One student said she'd heard of Shanghai. The room fell silent except for the groan of the air conditioner.

Zhao tried again.

"Do you know what the Great Wall of China is?"

More silence.

Then a student looked around and asked, "What's the Great Wall?"

One morning a few weeks later, Zhao woke up in a cold sweat. The situation with his students had only gotten worse. He had dreamed that all his hair fell out. It wasn't far from the truth. The last few days, he'd noticed clumps of hair in the shower drain. This morning, like every other, Zhao left his tiny Chinatown apartment at 6:30 and caught the first of two buses that would get him to Dorsey by 7:45. He would give his first quiz. He wasn't expecting many of his students to get more than half the questions right.

Zhao had heard a rumor: Another teacher in the program -- somewhere in the Midwest -- had quit and returned home. Zhao was secretly jealous, but he knew he'd lose tremendous face if he left, especially so soon.

Still, he felt the weight of the cultural differences. He was grappling with the way some of his students treated him. In China, teachers traditionally command unquestioned authority. At Dorsey, the few good students were being overshadowed by those who walked around the classroom to talk to friends, sent text messages and defied Zhao's orders to pay attention. He could not understand why his efforts -- traveling all the way from China to share a resourceful language -- stood for nothing to so many.

It didn't help that the students could not understand Zhao's stilted English at times, and that he rarely offered encouragement. In China, a simple "hao," meaning "good," is often the extent of teachers' praise.

"You can't put these characters together, it's wrong," Zhao sternly told a girl during a writing exercise. As Zhao walked away, the student carried on, unsure how to complete the exercise correctly.
******************************
## EXERCISE DIRECTIONS
Copy word for word the passage from the excerpt about the teacher Zhao, from "It didn't help" up to and including "of teachers' praise.". The lines after the Zhao excerpt are separate material.

## SUPPLIED MATERIAL
******************************
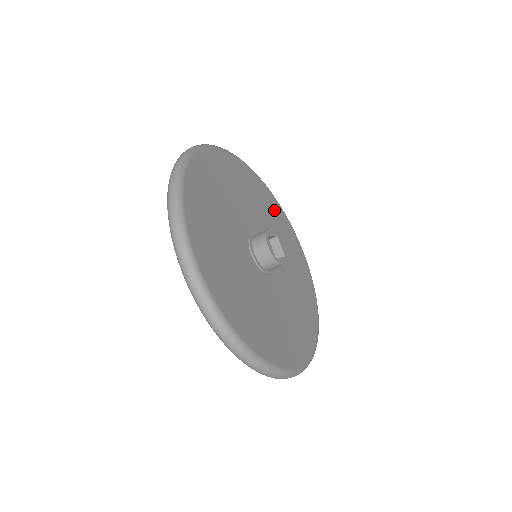
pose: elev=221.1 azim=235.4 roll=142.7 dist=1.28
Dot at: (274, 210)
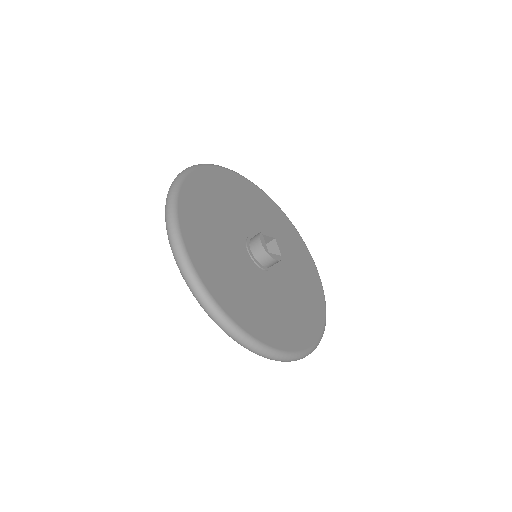
Dot at: (285, 227)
******************************
## SOLUTION TO THE PROBLEM
It didn't help that the students could not understand Zhao's stilted English at times, and that he rarely offered encouragement. In China, a simple "hao," meaning "good," is often the extent of teachers' praise.